TWO HIGHLY SUSPECT (POLISH) PASTS
“Ida,” Oscar-winning best foreign-language film
Pros: cinematography, saxophonist
Cons: lack of character development even with startling revelation about title character’s past
I had not heard of the movie “Ida” before it received the Academy Award for best foreign-language film (which should have gone to “Timbuktu”). If I’d known that it was another confrontation with the holocaust, I’d have been less surprised by the Academy choice… and perhaps somewhat less critical of the short, somewhat opaque, black-and-white, 1.37:1-aspect movie that is now streaming on Netflix. I guess that writer-director Pawel Pawlikowski, who studied at Oxford was hailed for the thriller “The Woman on the Fifth Floor,” which starred Ethan Hawke and Kristin Scott-Thomas, but I have seen neither it nor his documentaries for British tv.
Anna (Agata Trzebuchowska) is an orphan/novitiate aged 17 or 18 who is scheduled to take final vows as a nun in a small Polish convent.
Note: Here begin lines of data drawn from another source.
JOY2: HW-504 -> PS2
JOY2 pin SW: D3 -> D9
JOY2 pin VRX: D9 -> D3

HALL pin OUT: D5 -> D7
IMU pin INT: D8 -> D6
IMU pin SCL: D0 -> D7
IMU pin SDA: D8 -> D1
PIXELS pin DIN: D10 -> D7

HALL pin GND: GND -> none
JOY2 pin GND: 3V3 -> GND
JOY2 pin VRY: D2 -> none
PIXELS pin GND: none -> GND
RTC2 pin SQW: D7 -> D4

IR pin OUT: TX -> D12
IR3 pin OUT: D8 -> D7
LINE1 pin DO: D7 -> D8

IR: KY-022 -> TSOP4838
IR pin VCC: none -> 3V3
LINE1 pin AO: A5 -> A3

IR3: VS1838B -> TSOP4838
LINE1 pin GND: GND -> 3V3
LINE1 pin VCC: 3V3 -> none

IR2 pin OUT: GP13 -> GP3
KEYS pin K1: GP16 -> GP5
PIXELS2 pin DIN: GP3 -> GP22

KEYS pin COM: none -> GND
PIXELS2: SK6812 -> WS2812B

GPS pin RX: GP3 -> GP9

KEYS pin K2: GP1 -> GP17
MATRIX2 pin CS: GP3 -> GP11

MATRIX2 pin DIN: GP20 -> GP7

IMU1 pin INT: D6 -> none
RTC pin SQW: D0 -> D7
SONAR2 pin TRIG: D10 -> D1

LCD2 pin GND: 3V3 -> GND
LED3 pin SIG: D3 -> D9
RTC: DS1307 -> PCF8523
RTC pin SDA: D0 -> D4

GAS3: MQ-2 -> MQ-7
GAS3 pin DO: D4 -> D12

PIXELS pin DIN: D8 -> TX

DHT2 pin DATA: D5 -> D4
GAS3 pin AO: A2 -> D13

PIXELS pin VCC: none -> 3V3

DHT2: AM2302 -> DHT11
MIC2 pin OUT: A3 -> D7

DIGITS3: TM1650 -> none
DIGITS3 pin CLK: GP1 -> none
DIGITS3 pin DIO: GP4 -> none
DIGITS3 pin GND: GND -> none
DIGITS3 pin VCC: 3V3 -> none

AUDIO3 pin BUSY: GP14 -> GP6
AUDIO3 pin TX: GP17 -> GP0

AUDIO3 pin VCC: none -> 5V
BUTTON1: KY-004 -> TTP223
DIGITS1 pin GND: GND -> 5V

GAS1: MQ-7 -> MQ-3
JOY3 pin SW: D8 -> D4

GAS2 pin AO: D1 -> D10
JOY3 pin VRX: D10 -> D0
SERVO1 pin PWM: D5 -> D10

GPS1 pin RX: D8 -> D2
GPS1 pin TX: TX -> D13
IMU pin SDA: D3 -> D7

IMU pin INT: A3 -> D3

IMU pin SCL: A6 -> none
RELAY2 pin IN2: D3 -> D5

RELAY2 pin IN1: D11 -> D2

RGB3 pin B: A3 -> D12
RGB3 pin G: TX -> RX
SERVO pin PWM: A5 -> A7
The mother superior orders her to visit her only living relative, Wanda (Agata Kulesza) an alcoholic former prosecutor for the communist government since having been part of the underground resistance to the Nazis. The time is not specified, but must be the late-1950s (or very early 1960s).
Wanda informs her niece that she is a Jew, whose parents named her Ida Lebenstein. The two women go to the farm where the Lebensteins (including Wanda’s young son) were sheltered… until they weren’t. The confrontation with the members of the family that are still on the farm than belonged to the Lebensteins are fraught, and there is a bland romantic encounter with a saxophonist whom Wanda picked up hitchhiking (personable Dawid Ogrodnik), but Wanda’s motivations (past and present) remain pretty enigmatic, and I have no idea what Anna/Ida thinks about anything she learns or does. That is Trzebuchowska is pretty but blank-faced. Lack of previous acting experience is not always a positive thing!
The bleak interiors and exteriors were artfully shot by Łukasz Żał. The lack of specificity about when the events are supposedly occurring is matched by opaqueness of motivations for both of the women on a road trip to the past of Polish/Roman Catholic complicity with Nazi genocide.